Category: Science & Technology
Posted: August 20, 2012 01:42PM
Author: Guest_Jim_*

Within all living organisms is some form of DNA that stores all of the information needed to keep the organism alive and make another copy of the life form. As you may be able to image, that is a lot of information, but DNA is very efficient at what it does and has a high information density. This is why researchers have been looking to it as a means to store other kinds of information, and researchers at Harvard Medical School have recently managed to encode a soon-to-be released book into DNA.
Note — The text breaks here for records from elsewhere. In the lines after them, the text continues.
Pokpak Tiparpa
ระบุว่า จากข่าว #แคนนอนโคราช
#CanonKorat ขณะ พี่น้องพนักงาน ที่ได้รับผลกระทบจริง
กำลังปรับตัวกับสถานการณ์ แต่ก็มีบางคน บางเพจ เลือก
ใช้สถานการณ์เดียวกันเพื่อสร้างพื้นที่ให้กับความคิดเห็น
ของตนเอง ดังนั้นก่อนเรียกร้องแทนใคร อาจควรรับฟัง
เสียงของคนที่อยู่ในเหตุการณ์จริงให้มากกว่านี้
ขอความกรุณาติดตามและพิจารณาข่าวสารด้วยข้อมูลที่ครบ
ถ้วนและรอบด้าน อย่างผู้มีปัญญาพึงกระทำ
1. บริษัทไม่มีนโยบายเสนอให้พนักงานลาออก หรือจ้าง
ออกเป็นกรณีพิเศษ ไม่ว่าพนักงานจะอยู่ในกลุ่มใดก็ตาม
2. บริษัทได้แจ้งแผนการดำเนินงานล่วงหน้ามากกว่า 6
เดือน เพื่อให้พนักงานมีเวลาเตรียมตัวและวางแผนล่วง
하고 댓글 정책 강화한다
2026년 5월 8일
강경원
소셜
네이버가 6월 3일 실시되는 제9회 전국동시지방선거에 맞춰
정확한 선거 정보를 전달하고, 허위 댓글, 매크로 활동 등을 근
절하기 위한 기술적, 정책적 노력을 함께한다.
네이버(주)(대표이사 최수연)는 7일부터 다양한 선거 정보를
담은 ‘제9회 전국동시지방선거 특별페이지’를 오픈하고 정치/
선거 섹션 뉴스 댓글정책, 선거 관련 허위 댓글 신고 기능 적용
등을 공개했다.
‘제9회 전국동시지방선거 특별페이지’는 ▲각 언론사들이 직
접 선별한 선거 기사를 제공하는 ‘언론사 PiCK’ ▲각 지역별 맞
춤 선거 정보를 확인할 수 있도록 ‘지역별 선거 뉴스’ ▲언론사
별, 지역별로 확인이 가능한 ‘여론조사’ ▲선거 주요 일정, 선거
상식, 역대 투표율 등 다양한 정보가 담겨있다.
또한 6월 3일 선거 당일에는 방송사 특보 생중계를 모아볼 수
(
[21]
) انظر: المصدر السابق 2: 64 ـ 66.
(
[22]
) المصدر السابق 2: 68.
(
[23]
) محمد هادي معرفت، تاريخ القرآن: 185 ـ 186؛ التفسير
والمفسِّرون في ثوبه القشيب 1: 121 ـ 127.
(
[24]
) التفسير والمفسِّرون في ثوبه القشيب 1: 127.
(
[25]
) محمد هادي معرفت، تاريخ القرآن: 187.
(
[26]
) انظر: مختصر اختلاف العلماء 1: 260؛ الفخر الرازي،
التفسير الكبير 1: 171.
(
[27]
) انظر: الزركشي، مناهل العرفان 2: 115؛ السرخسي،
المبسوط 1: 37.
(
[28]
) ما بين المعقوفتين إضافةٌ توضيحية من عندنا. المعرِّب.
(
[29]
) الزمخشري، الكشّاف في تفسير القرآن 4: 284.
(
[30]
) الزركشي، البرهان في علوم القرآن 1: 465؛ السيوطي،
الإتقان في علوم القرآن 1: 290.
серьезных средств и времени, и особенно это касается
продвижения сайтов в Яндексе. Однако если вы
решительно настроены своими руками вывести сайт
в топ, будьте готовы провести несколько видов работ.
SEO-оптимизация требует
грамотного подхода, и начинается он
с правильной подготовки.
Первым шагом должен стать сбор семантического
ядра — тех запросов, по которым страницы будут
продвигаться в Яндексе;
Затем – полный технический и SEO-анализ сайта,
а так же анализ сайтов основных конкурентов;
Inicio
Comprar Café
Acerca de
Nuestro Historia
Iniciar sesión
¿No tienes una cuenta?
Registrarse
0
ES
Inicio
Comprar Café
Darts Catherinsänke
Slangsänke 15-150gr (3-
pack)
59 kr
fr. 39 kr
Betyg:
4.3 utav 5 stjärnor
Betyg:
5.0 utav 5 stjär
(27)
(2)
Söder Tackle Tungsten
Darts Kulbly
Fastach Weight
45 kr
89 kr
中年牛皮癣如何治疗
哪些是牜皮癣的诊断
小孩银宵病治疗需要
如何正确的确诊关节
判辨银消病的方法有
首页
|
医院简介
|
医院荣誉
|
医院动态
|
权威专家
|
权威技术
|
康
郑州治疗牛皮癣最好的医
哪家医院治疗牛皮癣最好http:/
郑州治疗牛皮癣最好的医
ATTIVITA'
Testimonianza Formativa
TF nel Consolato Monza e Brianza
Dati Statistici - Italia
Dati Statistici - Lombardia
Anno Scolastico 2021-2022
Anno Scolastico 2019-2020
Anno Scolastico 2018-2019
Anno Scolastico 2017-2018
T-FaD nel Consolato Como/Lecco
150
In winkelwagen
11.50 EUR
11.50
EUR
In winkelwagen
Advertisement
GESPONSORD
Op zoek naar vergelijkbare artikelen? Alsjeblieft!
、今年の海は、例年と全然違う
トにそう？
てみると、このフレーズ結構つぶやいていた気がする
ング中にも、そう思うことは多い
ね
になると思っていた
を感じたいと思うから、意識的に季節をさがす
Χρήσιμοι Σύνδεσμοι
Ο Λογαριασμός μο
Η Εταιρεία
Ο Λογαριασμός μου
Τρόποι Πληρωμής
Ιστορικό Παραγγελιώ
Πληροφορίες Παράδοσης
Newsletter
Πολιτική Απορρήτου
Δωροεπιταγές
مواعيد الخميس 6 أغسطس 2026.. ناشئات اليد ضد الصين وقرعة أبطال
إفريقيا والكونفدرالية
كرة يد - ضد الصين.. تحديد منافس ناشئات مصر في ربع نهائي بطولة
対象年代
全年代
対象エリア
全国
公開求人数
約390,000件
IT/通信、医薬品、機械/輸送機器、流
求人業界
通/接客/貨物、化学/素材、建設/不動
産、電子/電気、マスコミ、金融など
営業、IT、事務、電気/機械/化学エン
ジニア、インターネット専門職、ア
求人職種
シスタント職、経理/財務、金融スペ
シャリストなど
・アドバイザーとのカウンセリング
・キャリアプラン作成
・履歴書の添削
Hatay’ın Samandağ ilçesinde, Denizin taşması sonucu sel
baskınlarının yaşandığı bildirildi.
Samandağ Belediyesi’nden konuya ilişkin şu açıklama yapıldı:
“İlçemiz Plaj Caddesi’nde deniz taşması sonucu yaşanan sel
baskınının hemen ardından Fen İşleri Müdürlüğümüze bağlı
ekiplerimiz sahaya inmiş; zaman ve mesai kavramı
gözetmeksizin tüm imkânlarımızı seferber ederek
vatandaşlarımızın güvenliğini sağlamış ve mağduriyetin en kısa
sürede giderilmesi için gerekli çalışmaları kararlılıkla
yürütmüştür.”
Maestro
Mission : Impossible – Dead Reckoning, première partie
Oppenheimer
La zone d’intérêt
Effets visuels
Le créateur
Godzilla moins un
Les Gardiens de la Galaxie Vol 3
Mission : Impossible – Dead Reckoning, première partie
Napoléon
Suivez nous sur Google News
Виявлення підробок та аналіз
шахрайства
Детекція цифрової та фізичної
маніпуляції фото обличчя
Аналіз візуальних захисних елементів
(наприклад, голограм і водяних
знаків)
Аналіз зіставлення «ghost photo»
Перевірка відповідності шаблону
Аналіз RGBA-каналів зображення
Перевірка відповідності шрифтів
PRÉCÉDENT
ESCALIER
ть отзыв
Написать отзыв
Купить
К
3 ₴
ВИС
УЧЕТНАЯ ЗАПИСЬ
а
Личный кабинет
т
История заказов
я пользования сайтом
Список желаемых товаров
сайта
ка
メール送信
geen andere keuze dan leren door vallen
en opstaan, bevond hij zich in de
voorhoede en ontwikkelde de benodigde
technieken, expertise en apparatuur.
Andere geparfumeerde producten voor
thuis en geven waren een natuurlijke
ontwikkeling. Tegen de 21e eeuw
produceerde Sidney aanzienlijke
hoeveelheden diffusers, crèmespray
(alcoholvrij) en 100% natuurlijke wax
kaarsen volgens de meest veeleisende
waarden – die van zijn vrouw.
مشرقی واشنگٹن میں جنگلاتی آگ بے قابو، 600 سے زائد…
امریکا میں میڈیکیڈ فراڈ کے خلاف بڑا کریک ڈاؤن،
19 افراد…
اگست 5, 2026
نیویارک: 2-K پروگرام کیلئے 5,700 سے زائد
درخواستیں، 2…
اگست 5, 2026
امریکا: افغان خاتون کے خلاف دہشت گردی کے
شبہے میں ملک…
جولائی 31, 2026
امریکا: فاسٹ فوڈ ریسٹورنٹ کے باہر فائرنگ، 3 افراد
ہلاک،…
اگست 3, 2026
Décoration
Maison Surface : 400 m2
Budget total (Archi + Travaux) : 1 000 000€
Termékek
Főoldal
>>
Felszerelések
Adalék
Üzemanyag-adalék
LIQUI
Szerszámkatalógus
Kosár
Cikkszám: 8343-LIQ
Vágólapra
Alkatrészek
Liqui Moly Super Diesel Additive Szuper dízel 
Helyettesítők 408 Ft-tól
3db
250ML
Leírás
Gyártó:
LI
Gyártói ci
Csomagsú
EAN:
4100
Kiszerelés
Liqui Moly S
This is not the first time digital data has been stored in DNA before, but the book, with jpeg images and HTML formatting, is roughly 1000 times larger than the previous record for DNA storage. Of course the researchers made certain choices that enabled this. The DNA is synthetic and is not in a currently living organism, which is important as it allows the entire molecule to be used for data storage. Another decision the researchers made was to borrow from information technology as it encoded the book in 96-bit data blocks with a 19-bit address. A more traditional method is to take advantage of overlapping sequences in DNA strands to guide assembly.

The encoded book, Regenesis: How Synthetic Biology Will Reinvent Nature and Ourselves, has a release date of October 2, and thanks to the ease with which DNA is replicated, 70 billion copies have already been made. The team actually considered having the printed copies shipped with a DNA copy, but as the book in part discusses the importance of supervision when it comes to this synthetic biology, they decided against it.